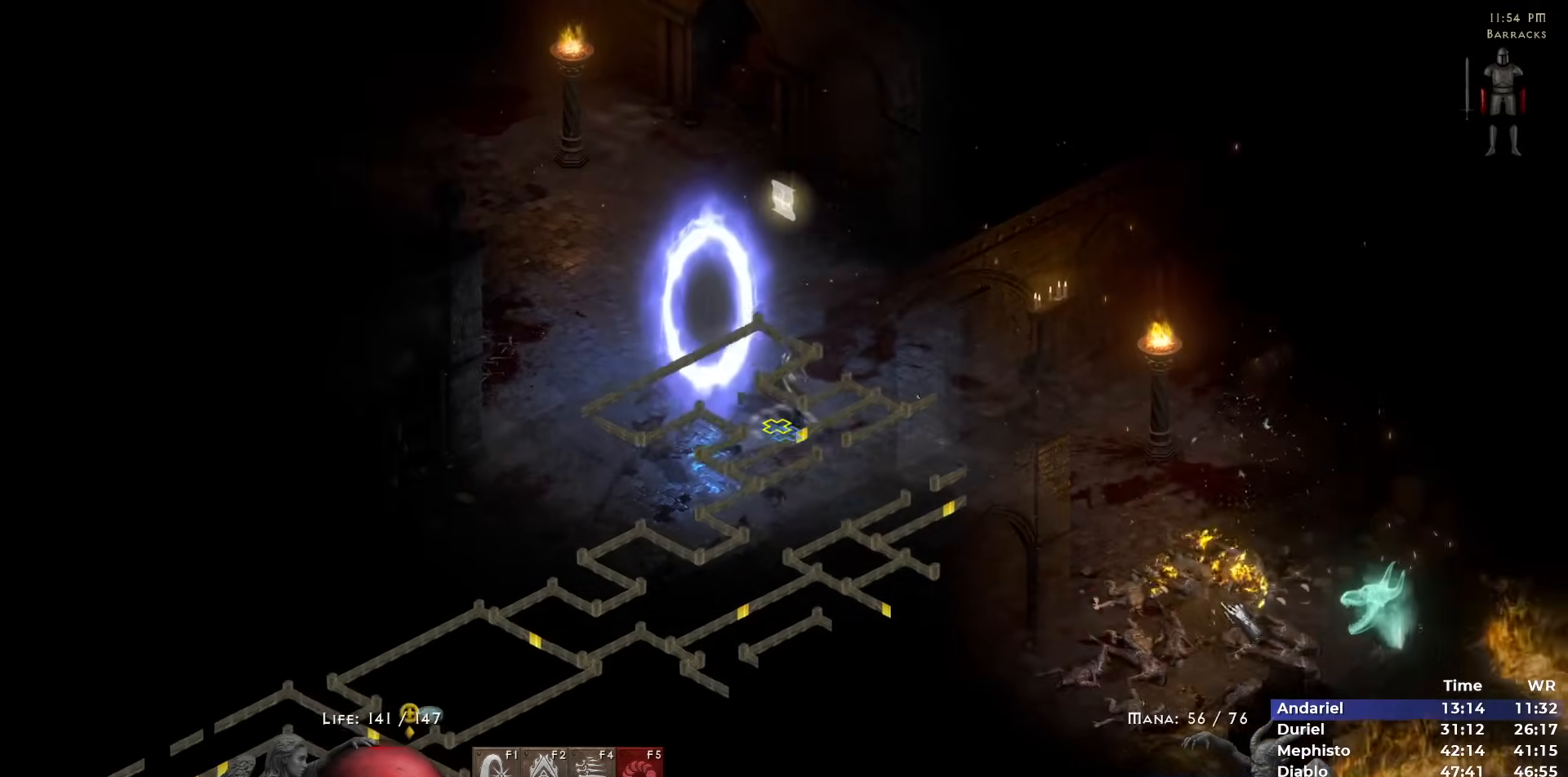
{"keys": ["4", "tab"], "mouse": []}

...

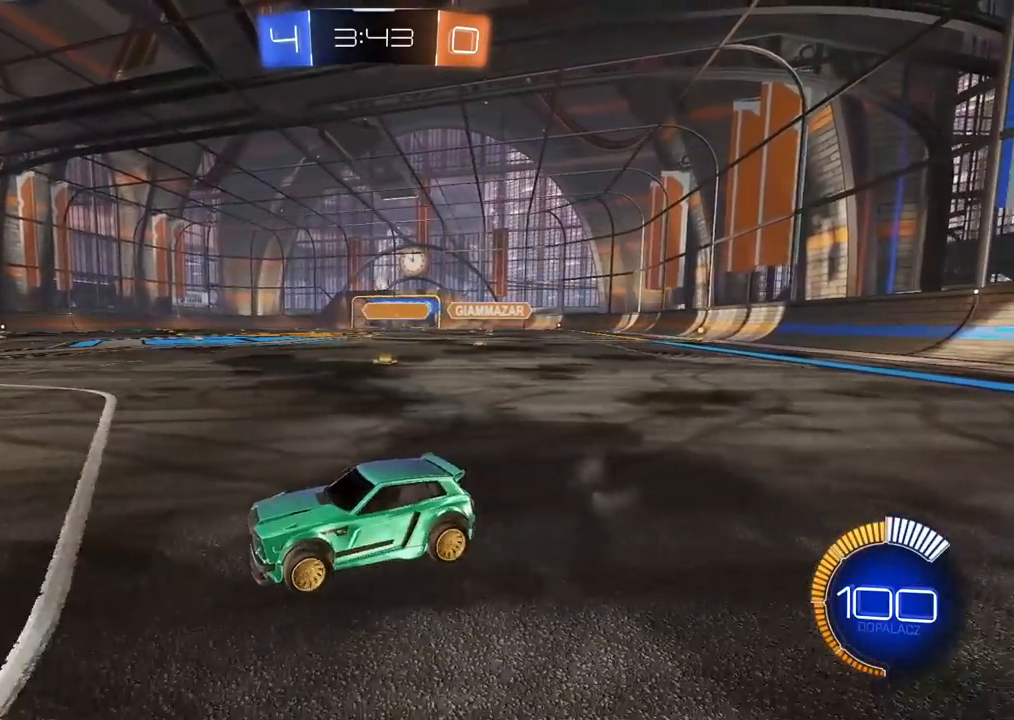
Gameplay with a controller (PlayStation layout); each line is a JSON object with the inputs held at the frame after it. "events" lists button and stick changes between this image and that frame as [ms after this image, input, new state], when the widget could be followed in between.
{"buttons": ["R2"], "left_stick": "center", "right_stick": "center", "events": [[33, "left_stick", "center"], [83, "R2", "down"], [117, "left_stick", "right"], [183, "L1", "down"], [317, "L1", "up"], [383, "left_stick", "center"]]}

* * *

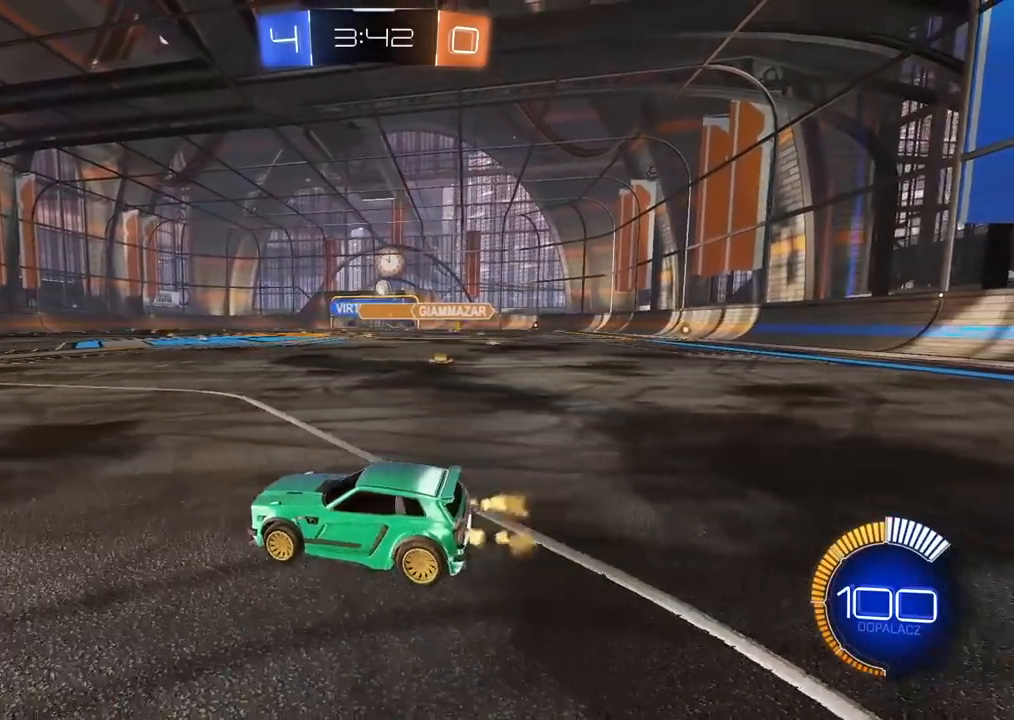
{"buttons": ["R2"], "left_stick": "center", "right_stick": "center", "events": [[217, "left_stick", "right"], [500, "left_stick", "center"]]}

### Task prompt
Which lines of the records contain the word "events"? Copy each of them.

### The completed task
Gameplay with a controller (PlayStation layout); each line is a JSON object with the inputs held at the frame after it. "events" lists button and stick changes between this image and that frame as [ms after this image, input, new state], when the widget could be followed in between.
{"buttons": ["R2"], "left_stick": "center", "right_stick": "center", "events": [[33, "left_stick", "center"], [83, "R2", "down"], [117, "left_stick", "right"], [183, "L1", "down"], [317, "L1", "up"], [383, "left_stick", "center"]]}
{"buttons": ["R2"], "left_stick": "center", "right_stick": "center", "events": [[217, "left_stick", "right"], [500, "left_stick", "center"]]}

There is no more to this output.